Le cresson alénois est une crucifère à saveur piquante, à croissance rapide, lorsque les conditions agrologiques sont favorables. Cette plante se reproduit par graines à partir d’avril jusqu’en août, en échelonnant les semis. Il faut la semer de préférence à l’ombre et la défendre des attaques de l’altise par des arrosages et des saupoudrages fréquents. Les terres fraîches et riches lui conviennent plus particulièrement, car cela ralentit sa montée à graine.

À défaut d’une source d’eau vive, que l’on croit nécessaire à la création d’une cressonnière, on peut toujours produire, dans toutes les situations, du cresson de fontaine, cette fameuse « santé du corps » que l’on recherche tant. Pour la production familiale, il y a le procédé Avignon, qui consiste à couper un tonneau par la bonde, pour avoir deux baquets que l’on remplit d’eau ammoniaquée et sulfatée et, sur une claie en osier, on place des boutures d’osier qui fournissent rapidement du cresson bon à couper.
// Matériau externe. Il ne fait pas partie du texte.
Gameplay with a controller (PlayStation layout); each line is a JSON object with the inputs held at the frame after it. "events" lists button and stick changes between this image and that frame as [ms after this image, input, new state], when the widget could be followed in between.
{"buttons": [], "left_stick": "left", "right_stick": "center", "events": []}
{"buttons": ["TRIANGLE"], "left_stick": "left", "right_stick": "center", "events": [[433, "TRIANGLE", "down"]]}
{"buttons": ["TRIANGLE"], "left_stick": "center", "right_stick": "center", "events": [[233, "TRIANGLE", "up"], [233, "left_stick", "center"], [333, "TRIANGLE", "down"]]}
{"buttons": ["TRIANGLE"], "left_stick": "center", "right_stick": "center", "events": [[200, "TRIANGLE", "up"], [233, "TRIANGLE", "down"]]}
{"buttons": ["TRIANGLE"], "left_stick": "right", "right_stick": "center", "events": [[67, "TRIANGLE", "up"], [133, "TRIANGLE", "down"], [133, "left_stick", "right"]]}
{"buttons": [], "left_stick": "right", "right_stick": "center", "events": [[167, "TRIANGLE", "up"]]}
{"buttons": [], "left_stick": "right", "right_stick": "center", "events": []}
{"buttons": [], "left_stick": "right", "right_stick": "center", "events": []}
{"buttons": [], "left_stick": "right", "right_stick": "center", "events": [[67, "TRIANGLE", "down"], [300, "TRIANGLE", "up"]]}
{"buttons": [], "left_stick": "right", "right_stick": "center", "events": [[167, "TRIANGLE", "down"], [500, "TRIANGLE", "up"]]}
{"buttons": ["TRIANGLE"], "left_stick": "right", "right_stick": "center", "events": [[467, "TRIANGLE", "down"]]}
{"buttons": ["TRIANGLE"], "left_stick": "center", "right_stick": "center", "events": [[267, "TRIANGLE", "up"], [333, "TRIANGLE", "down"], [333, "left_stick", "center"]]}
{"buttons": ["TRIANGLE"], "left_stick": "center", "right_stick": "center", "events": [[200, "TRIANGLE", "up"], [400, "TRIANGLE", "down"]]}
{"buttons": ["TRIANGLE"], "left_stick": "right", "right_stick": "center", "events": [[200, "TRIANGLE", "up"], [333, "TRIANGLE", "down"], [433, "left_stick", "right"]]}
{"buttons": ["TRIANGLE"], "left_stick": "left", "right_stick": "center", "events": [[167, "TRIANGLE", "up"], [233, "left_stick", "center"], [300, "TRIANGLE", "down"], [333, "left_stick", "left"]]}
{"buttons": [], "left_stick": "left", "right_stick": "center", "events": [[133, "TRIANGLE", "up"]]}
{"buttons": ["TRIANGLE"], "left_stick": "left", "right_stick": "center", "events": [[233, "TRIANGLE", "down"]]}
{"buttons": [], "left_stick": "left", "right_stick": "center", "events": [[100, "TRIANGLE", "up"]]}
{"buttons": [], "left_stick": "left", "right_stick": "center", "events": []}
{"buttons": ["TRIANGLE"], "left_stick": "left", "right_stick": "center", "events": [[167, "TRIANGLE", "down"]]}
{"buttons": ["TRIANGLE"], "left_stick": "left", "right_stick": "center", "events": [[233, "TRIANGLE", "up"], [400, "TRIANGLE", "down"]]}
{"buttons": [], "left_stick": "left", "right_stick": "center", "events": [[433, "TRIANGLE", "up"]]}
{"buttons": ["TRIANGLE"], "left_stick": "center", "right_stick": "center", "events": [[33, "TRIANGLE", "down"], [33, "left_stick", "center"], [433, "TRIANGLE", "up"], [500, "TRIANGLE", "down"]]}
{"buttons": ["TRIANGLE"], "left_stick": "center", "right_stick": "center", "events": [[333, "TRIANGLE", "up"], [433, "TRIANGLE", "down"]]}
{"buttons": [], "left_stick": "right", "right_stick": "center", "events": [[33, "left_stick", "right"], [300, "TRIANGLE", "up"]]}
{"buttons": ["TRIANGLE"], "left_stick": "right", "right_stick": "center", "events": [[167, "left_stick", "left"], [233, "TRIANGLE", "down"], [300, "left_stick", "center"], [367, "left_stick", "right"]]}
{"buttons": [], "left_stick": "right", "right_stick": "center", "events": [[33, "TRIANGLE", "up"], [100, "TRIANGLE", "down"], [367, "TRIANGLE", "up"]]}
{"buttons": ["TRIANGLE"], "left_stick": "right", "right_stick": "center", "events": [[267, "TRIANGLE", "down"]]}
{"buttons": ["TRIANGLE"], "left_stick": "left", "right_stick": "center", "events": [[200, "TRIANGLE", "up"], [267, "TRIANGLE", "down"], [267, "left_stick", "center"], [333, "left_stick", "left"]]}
Il y a le système Tillier, le truc à M. Rivoire, dit aux « culs de bouteilles », la manière de M. Anthonis et celle de M. Potrat, que nous avons décrits en novembre 1928 sur le Chasseur Français.

Le basilic possède une saveur anisée plaisante, qui le fait beaucoup apprécier comme condiment. Il en existe deux variétés, le grand et le petit basilic, qui ne se différencient que par la taille. Cette plante condimentaire se multiplie par semis effectué sur couche en mars-avril. On repique quand il y a deux feuilles, soit en pépinière, soit en place, dans le courant de mai. Les arrosages doivent être copieux pendant l’été.

Plantes Vivaces.

— Le thym est une plante aromatique, utilisée pour relever le fumet des sauces. Il contient un principe pharmaceutique, appelé thymol, dont les propriétés antiparasitaires sont très appréciées.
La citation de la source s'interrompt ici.